Elijah Craig Toasted Rye Whiskey Review
Photos via Heaven Hill
As secondary barrel finishes for American whiskey became commonplace across all the major producers and craft distilleries in recent years, I feel like there has been a push-pull relationship between how “toasted barrel” releases are often marketed, and how they actually present to the drinker. In theory, putting mature whiskey, be it bourbon or rye into a second, newly toasted (and sometimes charred) barrel can result in an enhanced charge of so many of the sweeter and spicier elements that are prized in both styles. In practice, however, I often find that secondary finishes in toasted (and uncharred, in particular) barrels end up extracting more of the character that is not necessarily so desired, particularly in the form of strongly astringent tannins. In this way, many toasted barrel whiskeys of the last five years marketed as being richer, sweeter or more decadent than their original versions actually have read as less sweet, and more tannic, dry or bitter, at least in my opinion. The toasted barrels just seem like they can be a tad … finicky, perhaps.

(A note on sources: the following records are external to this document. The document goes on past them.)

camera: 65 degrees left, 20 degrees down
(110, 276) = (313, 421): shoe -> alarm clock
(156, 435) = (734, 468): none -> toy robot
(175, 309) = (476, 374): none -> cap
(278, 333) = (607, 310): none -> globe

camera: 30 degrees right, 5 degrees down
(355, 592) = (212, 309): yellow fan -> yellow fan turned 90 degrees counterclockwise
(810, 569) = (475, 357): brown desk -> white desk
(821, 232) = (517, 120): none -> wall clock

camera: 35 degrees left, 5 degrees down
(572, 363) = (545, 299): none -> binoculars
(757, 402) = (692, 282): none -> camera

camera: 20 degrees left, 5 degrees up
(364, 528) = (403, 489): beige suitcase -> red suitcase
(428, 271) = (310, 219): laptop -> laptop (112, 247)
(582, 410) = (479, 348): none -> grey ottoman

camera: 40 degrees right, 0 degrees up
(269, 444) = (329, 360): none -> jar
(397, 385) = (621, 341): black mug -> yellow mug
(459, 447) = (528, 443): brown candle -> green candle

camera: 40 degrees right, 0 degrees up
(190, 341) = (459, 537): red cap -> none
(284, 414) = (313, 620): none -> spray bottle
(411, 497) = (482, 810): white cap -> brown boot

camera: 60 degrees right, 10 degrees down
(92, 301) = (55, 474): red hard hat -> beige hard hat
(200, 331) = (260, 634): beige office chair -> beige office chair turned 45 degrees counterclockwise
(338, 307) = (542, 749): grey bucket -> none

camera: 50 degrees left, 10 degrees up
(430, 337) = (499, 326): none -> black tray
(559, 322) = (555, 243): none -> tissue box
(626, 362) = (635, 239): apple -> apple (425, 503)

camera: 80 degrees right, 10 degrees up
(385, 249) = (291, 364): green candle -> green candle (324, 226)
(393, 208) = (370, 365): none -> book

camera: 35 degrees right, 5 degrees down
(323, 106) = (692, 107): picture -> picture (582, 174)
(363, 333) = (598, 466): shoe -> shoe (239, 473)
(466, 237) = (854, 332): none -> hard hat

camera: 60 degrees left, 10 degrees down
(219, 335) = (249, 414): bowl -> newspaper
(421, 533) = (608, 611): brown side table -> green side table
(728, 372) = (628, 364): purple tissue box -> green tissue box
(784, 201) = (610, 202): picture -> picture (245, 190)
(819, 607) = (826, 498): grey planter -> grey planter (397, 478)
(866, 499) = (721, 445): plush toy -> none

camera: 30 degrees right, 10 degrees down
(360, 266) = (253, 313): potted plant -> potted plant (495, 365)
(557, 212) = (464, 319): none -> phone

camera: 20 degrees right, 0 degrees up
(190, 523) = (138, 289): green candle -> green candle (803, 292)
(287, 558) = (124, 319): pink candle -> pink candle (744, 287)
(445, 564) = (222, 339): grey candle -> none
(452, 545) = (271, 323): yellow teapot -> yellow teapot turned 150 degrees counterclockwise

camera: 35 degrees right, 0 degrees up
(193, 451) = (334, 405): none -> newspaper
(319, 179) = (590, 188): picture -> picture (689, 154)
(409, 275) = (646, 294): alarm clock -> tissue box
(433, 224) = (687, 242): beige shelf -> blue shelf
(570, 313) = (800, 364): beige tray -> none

Heaven Hill has been an industry leader, when it comes to exploiting and marketing American whiskeys with toasted barrel finishes. Their Elijah Craig Toasted Barrel Bourbon was one of the first examples of the style in wide release, but at the time I thought it perhaps didn’t quite live up to its full potential, seemingly drawing more heat and tannin from the secondary finish than would be desired. In the four short years since that release, though, it certainly seems like the art of utilizing toasted barrels has grown more finessed across the industry, with results becoming progressively stronger. With Heaven Hill now returning to the format for its new release of Elijah Craig Toasted Rye Whiskey, I couldn’t help but wonder if this might represent a new era for “toasted” releases.